> TO-DO ITEM
I would like you to print all the records below exactly as they are.

> THE DATA
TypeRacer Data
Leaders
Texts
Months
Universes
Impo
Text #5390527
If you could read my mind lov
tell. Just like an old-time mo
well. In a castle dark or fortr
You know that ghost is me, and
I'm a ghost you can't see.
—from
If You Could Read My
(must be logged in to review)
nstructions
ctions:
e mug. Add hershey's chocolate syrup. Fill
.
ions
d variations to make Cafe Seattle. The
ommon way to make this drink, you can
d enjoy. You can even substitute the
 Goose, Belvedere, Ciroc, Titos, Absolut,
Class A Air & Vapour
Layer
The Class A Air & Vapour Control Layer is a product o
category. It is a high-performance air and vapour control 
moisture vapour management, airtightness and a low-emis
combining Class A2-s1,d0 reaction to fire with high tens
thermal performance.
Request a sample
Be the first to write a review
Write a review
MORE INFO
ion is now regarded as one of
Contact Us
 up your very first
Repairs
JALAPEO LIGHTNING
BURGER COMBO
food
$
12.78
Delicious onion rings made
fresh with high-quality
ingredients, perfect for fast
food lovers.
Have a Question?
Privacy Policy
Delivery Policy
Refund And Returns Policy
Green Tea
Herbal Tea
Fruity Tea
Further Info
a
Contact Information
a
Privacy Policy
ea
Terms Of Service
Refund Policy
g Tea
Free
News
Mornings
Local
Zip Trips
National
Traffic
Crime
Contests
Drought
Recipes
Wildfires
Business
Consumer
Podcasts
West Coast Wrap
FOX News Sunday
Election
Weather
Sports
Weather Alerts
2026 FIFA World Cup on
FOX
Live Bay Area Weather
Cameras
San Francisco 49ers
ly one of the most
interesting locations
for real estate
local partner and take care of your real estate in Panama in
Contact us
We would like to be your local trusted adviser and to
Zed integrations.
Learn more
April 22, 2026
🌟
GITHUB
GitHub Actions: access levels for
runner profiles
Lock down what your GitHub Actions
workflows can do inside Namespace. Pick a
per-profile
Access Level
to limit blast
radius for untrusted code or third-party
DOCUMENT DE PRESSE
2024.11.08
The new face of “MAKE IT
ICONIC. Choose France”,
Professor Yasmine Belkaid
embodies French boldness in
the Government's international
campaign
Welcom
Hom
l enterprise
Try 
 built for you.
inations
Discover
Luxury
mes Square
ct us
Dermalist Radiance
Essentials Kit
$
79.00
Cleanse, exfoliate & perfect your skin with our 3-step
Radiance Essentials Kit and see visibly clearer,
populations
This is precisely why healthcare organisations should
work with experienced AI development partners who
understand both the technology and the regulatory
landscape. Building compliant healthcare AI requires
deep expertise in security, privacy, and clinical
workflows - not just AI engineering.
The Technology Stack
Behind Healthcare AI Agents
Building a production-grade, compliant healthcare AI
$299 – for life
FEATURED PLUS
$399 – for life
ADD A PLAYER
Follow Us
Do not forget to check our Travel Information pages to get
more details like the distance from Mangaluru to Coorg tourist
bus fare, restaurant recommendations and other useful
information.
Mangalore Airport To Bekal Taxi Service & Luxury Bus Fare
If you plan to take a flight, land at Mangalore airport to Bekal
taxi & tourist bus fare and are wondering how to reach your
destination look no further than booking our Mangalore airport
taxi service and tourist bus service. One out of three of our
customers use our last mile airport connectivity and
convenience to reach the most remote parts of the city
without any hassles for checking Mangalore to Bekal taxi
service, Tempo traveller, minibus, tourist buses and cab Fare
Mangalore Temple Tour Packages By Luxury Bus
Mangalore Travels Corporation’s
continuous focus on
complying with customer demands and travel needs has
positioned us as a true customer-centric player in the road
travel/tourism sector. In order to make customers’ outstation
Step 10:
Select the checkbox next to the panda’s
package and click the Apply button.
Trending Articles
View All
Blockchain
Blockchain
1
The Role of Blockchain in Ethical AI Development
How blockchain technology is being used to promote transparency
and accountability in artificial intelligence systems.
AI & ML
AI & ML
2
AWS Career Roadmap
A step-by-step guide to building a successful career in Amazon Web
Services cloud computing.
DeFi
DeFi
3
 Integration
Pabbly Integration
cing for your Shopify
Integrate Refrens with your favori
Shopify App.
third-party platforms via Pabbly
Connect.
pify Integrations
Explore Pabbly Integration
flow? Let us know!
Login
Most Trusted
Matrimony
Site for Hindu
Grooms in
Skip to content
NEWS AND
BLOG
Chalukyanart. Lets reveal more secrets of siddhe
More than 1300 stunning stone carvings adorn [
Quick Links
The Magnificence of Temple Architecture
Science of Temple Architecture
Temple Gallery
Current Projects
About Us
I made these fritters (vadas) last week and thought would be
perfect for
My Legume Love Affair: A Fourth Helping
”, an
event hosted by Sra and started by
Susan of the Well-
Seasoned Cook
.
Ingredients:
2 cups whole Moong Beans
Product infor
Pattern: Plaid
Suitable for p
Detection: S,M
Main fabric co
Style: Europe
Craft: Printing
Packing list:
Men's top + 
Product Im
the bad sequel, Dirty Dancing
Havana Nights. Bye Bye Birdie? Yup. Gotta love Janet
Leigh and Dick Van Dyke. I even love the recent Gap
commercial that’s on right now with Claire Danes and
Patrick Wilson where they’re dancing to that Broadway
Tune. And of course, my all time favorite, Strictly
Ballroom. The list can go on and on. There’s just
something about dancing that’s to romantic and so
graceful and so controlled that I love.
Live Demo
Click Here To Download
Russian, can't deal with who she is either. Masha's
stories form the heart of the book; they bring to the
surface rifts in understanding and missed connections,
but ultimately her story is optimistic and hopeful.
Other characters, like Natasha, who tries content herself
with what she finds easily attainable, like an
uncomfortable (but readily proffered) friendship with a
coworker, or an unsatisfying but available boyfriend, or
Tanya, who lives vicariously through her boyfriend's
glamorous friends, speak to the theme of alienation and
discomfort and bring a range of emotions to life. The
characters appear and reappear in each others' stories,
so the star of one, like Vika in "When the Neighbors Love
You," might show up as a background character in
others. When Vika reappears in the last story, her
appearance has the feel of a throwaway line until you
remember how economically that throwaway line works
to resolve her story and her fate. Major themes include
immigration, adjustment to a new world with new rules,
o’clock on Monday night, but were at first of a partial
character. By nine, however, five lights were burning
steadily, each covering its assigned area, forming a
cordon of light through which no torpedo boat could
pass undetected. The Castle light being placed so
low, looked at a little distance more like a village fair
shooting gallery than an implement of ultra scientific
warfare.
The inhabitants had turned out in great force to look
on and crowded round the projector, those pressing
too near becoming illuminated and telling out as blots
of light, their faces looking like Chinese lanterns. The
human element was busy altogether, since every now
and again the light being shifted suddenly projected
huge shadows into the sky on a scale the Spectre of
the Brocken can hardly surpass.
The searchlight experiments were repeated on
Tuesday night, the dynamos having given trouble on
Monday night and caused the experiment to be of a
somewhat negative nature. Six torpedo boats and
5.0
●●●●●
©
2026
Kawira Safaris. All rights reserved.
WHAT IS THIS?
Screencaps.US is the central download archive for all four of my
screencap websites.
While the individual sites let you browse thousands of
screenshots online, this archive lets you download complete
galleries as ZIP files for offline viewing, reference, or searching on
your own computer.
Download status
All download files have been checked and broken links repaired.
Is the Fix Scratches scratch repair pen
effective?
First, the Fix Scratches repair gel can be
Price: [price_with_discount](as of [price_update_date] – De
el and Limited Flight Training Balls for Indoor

> RESPONSE TO THIS TASK
TypeRacer Data
Leaders
Texts
Months
Universes
Impo
Text #5390527
If you could read my mind lov
tell. Just like an old-time mo
well. In a castle dark or fortr
You know that ghost is me, and
I'm a ghost you can't see.
—from
If You Could Read My
(must be logged in to review)
nstructions
ctions:
e mug. Add hershey's chocolate syrup. Fill
.
ions
d variations to make Cafe Seattle. The
ommon way to make this drink, you can
d enjoy. You can even substitute the
 Goose, Belvedere, Ciroc, Titos, Absolut,
Class A Air & Vapour
Layer
The Class A Air & Vapour Control Layer is a product o
category. It is a high-performance air and vapour control 
moisture vapour management, airtightness and a low-emis
combining Class A2-s1,d0 reaction to fire with high tens
thermal performance.
Request a sample
Be the first to write a review
Write a review
MORE INFO
ion is now regarded as one of
Contact Us
 up your very first
Repairs
JALAPEO LIGHTNING
BURGER COMBO
food
$
12.78
Delicious onion rings made
fresh with high-quality
ingredients, perfect for fast
food lovers.
Have a Question?
Privacy Policy
Delivery Policy
Refund And Returns Policy
Green Tea
Herbal Tea
Fruity Tea
Further Info
a
Contact Information
a
Privacy Policy
ea
Terms Of Service
Refund Policy
g Tea
Free
News
Mornings
Local
Zip Trips
National
Traffic
Crime
Contests
Drought
Recipes
Wildfires
Business
Consumer
Podcasts
West Coast Wrap
FOX News Sunday
Election
Weather
Sports
Weather Alerts
2026 FIFA World Cup on
FOX
Live Bay Area Weather
Cameras
San Francisco 49ers
ly one of the most
interesting locations
for real estate
local partner and take care of your real estate in Panama in
Contact us
We would like to be your local trusted adviser and to
Zed integrations.
Learn more
April 22, 2026
🌟
GITHUB
GitHub Actions: access levels for
runner profiles
Lock down what your GitHub Actions
workflows can do inside Namespace. Pick a
per-profile
Access Level
to limit blast
radius for untrusted code or third-party
DOCUMENT DE PRESSE
2024.11.08
The new face of “MAKE IT
ICONIC. Choose France”,
Professor Yasmine Belkaid
embodies French boldness in
the Government's international
campaign
Welcom
Hom
l enterprise
Try 
 built for you.
inations
Discover
Luxury
mes Square
ct us
Dermalist Radiance
Essentials Kit
$
79.00
Cleanse, exfoliate & perfect your skin with our 3-step
Radiance Essentials Kit and see visibly clearer,
populations
This is precisely why healthcare organisations should
work with experienced AI development partners who
understand both the technology and the regulatory
landscape. Building compliant healthcare AI requires
deep expertise in security, privacy, and clinical
workflows - not just AI engineering.
The Technology Stack
Behind Healthcare AI Agents
Building a production-grade, compliant healthcare AI
$299 – for life
FEATURED PLUS
$399 – for life
ADD A PLAYER
Follow Us
Do not forget to check our Travel Information pages to get
more details like the distance from Mangaluru to Coorg tourist
bus fare, restaurant recommendations and other useful
information.
Mangalore Airport To Bekal Taxi Service & Luxury Bus Fare
If you plan to take a flight, land at Mangalore airport to Bekal
taxi & tourist bus fare and are wondering how to reach your
destination look no further than booking our Mangalore airport
taxi service and tourist bus service. One out of three of our
customers use our last mile airport connectivity and
convenience to reach the most remote parts of the city
without any hassles for checking Mangalore to Bekal taxi
service, Tempo traveller, minibus, tourist buses and cab Fare
Mangalore Temple Tour Packages By Luxury Bus
Mangalore Travels Corporation’s
continuous focus on
complying with customer demands and travel needs has
positioned us as a true customer-centric player in the road
travel/tourism sector. In order to make customers’ outstation
Step 10:
Select the checkbox next to the panda’s
package and click the Apply button.
Trending Articles
View All
Blockchain
Blockchain
1
The Role of Blockchain in Ethical AI Development
How blockchain technology is being used to promote transparency
and accountability in artificial intelligence systems.
AI & ML
AI & ML
2
AWS Career Roadmap
A step-by-step guide to building a successful career in Amazon Web
Services cloud computing.
DeFi
DeFi
3
 Integration
Pabbly Integration
cing for your Shopify
Integrate Refrens with your favori
Shopify App.
third-party platforms via Pabbly
Connect.
pify Integrations
Explore Pabbly Integration
flow? Let us know!
Login
Most Trusted
Matrimony
Site for Hindu
Grooms in
Skip to content
NEWS AND
BLOG
Chalukyanart. Lets reveal more secrets of siddhe
More than 1300 stunning stone carvings adorn [
Quick Links
The Magnificence of Temple Architecture
Science of Temple Architecture
Temple Gallery
Current Projects
About Us
I made these fritters (vadas) last week and thought would be
perfect for
My Legume Love Affair: A Fourth Helping
”, an
event hosted by Sra and started by
Susan of the Well-
Seasoned Cook
.
Ingredients:
2 cups whole Moong Beans
Product infor
Pattern: Plaid
Suitable for p
Detection: S,M
Main fabric co
Style: Europe
Craft: Printing
Packing list:
Men's top + 
Product Im
the bad sequel, Dirty Dancing
Havana Nights. Bye Bye Birdie? Yup. Gotta love Janet
Leigh and Dick Van Dyke. I even love the recent Gap
commercial that’s on right now with Claire Danes and
Patrick Wilson where they’re dancing to that Broadway
Tune. And of course, my all time favorite, Strictly
Ballroom. The list can go on and on. There’s just
something about dancing that’s to romantic and so
graceful and so controlled that I love.
Live Demo
Click Here To Download
Russian, can't deal with who she is either. Masha's
stories form the heart of the book; they bring to the
surface rifts in understanding and missed connections,
but ultimately her story is optimistic and hopeful.
Other characters, like Natasha, who tries content herself
with what she finds easily attainable, like an
uncomfortable (but readily proffered) friendship with a
coworker, or an unsatisfying but available boyfriend, or
Tanya, who lives vicariously through her boyfriend's
glamorous friends, speak to the theme of alienation and
discomfort and bring a range of emotions to life. The
characters appear and reappear in each others' stories,
so the star of one, like Vika in "When the Neighbors Love
You," might show up as a background character in
others. When Vika reappears in the last story, her
appearance has the feel of a throwaway line until you
remember how economically that throwaway line works
to resolve her story and her fate. Major themes include
immigration, adjustment to a new world with new rules,
o’clock on Monday night, but were at first of a partial
character. By nine, however, five lights were burning
steadily, each covering its assigned area, forming a
cordon of light through which no torpedo boat could
pass undetected. The Castle light being placed so
low, looked at a little distance more like a village fair
shooting gallery than an implement of ultra scientific
warfare.
The inhabitants had turned out in great force to look
on and crowded round the projector, those pressing
too near becoming illuminated and telling out as blots
of light, their faces looking like Chinese lanterns. The
human element was busy altogether, since every now
and again the light being shifted suddenly projected
huge shadows into the sky on a scale the Spectre of
the Brocken can hardly surpass.
The searchlight experiments were repeated on
Tuesday night, the dynamos having given trouble on
Monday night and caused the experiment to be of a
somewhat negative nature. Six torpedo boats and
5.0
●●●●●
©
2026
Kawira Safaris. All rights reserved.
WHAT IS THIS?
Screencaps.US is the central download archive for all four of my
screencap websites.
While the individual sites let you browse thousands of
screenshots online, this archive lets you download complete
galleries as ZIP files for offline viewing, reference, or searching on
your own computer.
Download status
All download files have been checked and broken links repaired.
Is the Fix Scratches scratch repair pen
effective?
First, the Fix Scratches repair gel can be
Price: [price_with_discount](as of [price_update_date] – De
el and Limited Flight Training Balls for Indoor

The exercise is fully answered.